As a precaution, some of the remaining five hospitals are taking dramatic steps.

Mount Sinai West is one of four Mount Sinai campuses in the city taking those steps. Mount Sinai is still negotiating, but at the same time bracing for the impact of its nurses potentially striking.

Two of the three Mount Sinai hospitals will only perform emergency surgeries.
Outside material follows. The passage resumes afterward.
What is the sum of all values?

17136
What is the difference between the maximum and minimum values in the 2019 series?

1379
The hospital will also begin to transfer and discharge "as many patients as appropriate."

"In addition, this sadly means transferring NICU babies outside the Mount Sinai Health System to ensure they get the care they so desperately need," a memo obtained by Eyewitness News read.
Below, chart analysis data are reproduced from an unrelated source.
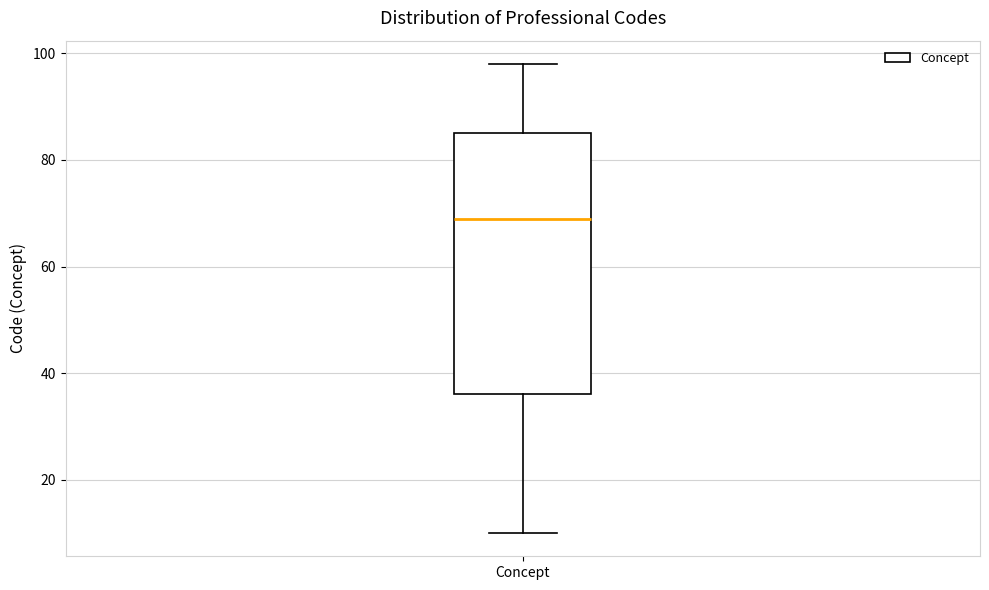

Read this box plot against the y-axis: the position of the median line, the range covered by the box, and the ends of both whiskers. The values are not printed on the chart, so give them approximately, as read against the axis.

median 70, box 36 to 86, whiskers 10 to 98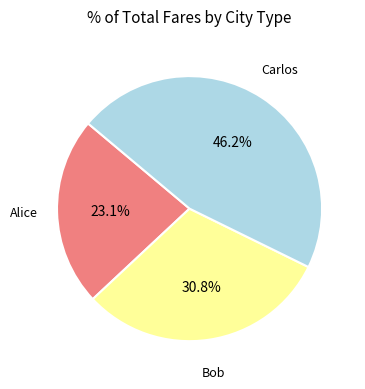

Combined, do Alice and Carlos account for over 50%?

Yes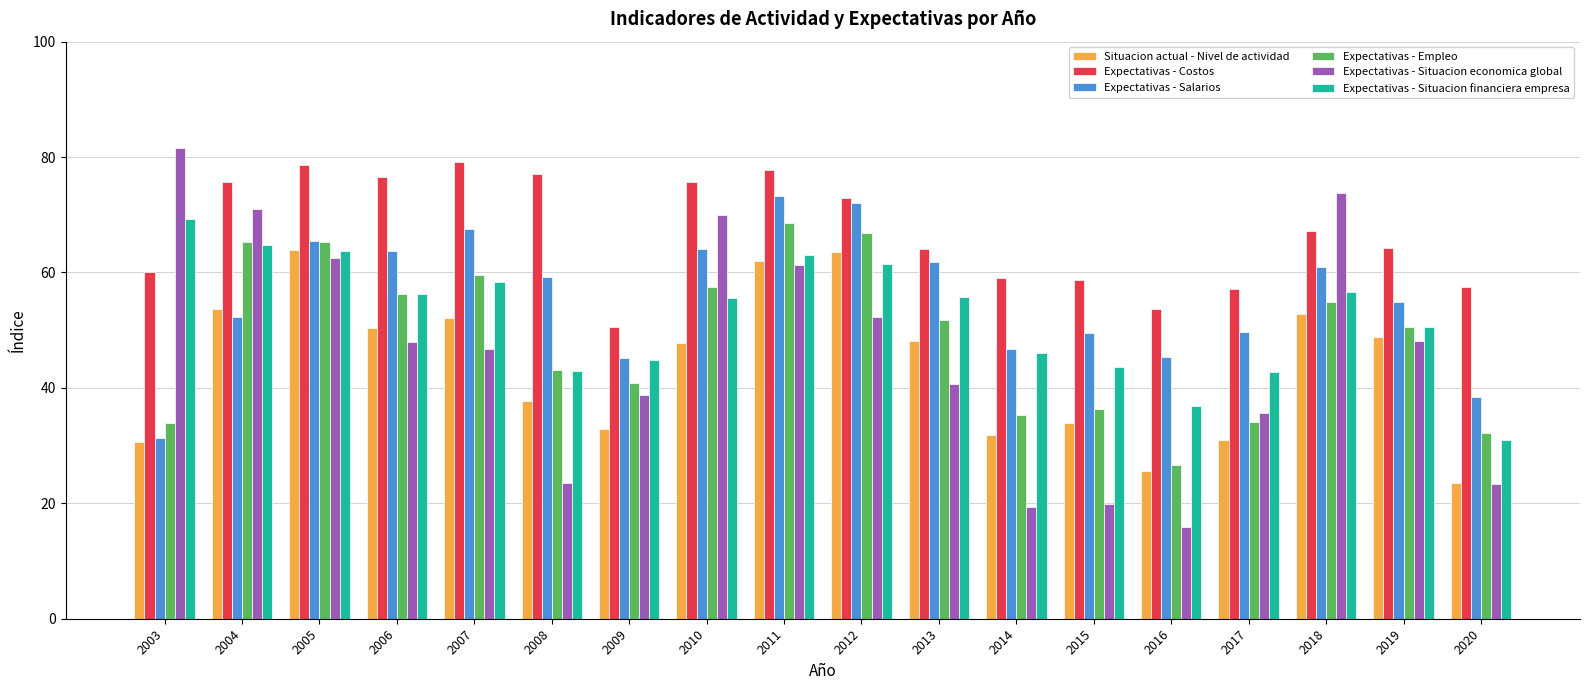

Which series has the widest spread of values?

Expectativas - Situacion economica global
The New York State Nurses Association is urging the remaining five hospitals to reach new contracts, taking aim at one in particular, accusing it of paying its executives nearly $28 million in salaries, bonuses and perks at the height of the pandemic.

"If Montefiore can afford to pay its executives so much, they can hardly cry broke," said Nancy Hagans/RN, NYSNA President.
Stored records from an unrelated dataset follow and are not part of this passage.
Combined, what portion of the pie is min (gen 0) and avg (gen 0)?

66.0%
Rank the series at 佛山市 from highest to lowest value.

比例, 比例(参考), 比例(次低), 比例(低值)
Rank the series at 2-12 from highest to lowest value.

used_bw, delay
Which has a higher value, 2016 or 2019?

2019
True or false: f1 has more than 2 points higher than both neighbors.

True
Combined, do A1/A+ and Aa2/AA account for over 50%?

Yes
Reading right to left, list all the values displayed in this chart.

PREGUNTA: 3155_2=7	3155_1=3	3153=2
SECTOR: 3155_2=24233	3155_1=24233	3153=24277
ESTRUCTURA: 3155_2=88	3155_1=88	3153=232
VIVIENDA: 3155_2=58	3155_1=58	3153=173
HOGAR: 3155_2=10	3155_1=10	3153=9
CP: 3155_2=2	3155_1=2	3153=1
Montefiore is one of two major hospitals in the Bronx still negotiating as it gets down to the wire.

"The concern is if there is a strike, what will Montefiore and Bronx Care do to supplement the staff that is on strike," said Bronx Borough President Vanessa Gibson. "So we are asking those questions, we are certainly working with the leadership of both hospitals to make sure that there is a plan."

Gibson says she's optimistic it won't come to that.

"Many of our nurses that serve our Bronx residents and families are women and women of color, so it's deeply personal to me as a woman and a woman of color," Gibson said. "And I want to make sure that the leadership recognizes not only their importance in practice, but certainly when it comes to contract negotiations."

Nurses maintain their biggest issue is working conditions -- nurse to patient ratios and staffing levels necessary to prevent the burnout that drives nurses away from the profession.

The ratio numbers they want vary by facility and department, but as an example they say right now nurses in Mount Sinai's neonatal ICU are caring for twice as many babies as they should be.

"That's not a safe nurse-to-patient radio right now, Mount Sinai, you need to do better," Hagans said.

Both Mount Sinai and Montefiore say their offers, similar to NewYork-Presbyterian's, were rejected. When asked why, the union said some hospitals have promised staff ratios without plans in the contracts on how to enforce them.

Earlier this week the union reached a tentative agreement with New York-Presbyterian Hospitals.

The union congratulated its members at NewYork-Presbyterian Hospital on reaching a tentative agreement on what it called "a fair contract" hours before their contract expired.

The hospital said it was pleased to have reached a tentative agreement.

The Associated Press contributed to this report.